Question

In: Economics

Inflation and unemployment often move in opposite directions. (6 pts.) If the government implements an expansionary...

  1. Inflation and unemployment often move in opposite directions. (6 pts.)
    1. If the government implements an expansionary policy during a recession, what happens to prices and unemployment?

  1. If the government implements a contractionary policy during an inflationary period, what happens to prices and unemployment?

  1. Are people more willing or less willing to agree with an expansionary period during a recession, or a contractionary policy during an inflationary period? Briefly explain your answer.

  1. Briefly explain how spending money on infrastructure or human capital can expand the economy without causing prices to increase. (1 pt.)

Solutions

Expert Solution

a) During recessioary period, potential output (Y1) is more than current output level (Y). If expansionary policy is adopted which will raise government expenditure and reduce tax in the economy. Both of the factors will raise aggregate demand in the economy and shift current demand curve to New demand which raise output level to its potential leveland raise price from P0 to P1. It will reduce unemployment level in the economy as it tends to raise output level.
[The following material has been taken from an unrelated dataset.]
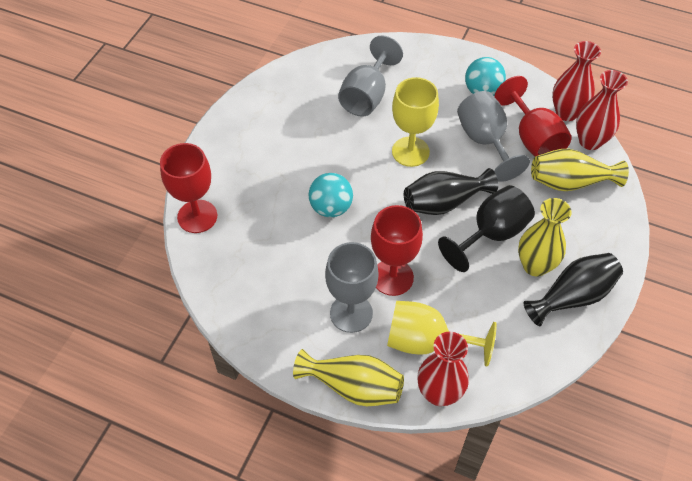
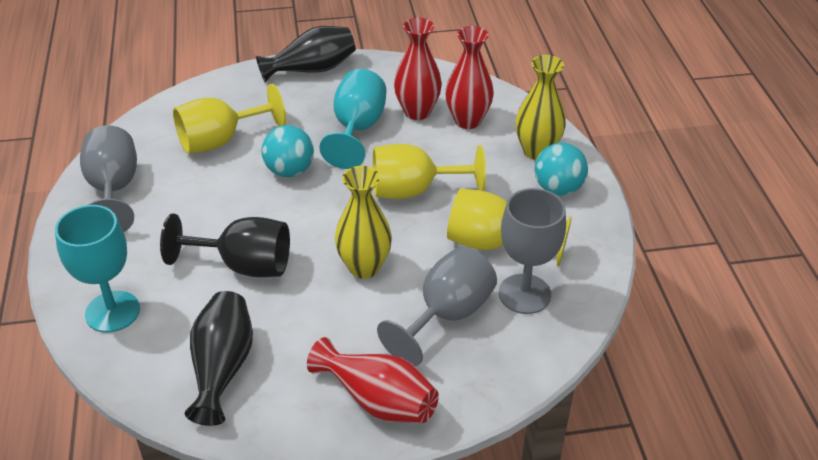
red goblet: 3 -> 0
turquoise goblet: 0 -> 2
yellow goblet: 2 -> 3
yellow vase: 3 -> 2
b) During inflationary period, potential output (Y1) is less than current output level (Y). Contractionary fiscal policy will reduce government expenditure and raise tax wich tends to reduce aggregate demand in the economy and shifts demand curve to new demand. It reduce the price level from P0 to P1 and reduce output level from Y0 to Y1. It will raise unemployment level in the economy as less goods are produced in the economy.

c) People will be more wiling to accepy contractionary policy during expansionary gap because it tends to reduce the price level in the economy. On the other hand, expansionary fiscal policy during recessionary gap raises the price. Consumers are more happy to get a price cut of goods.

Human capital help producers in producing more goods in the economy which shift supply curve to its right. Infrastructure growth and human capital tends to rise without causing price to increase, demand curve must be perfectly elastic. A rise in supply curve will raise only output level and does not change price level.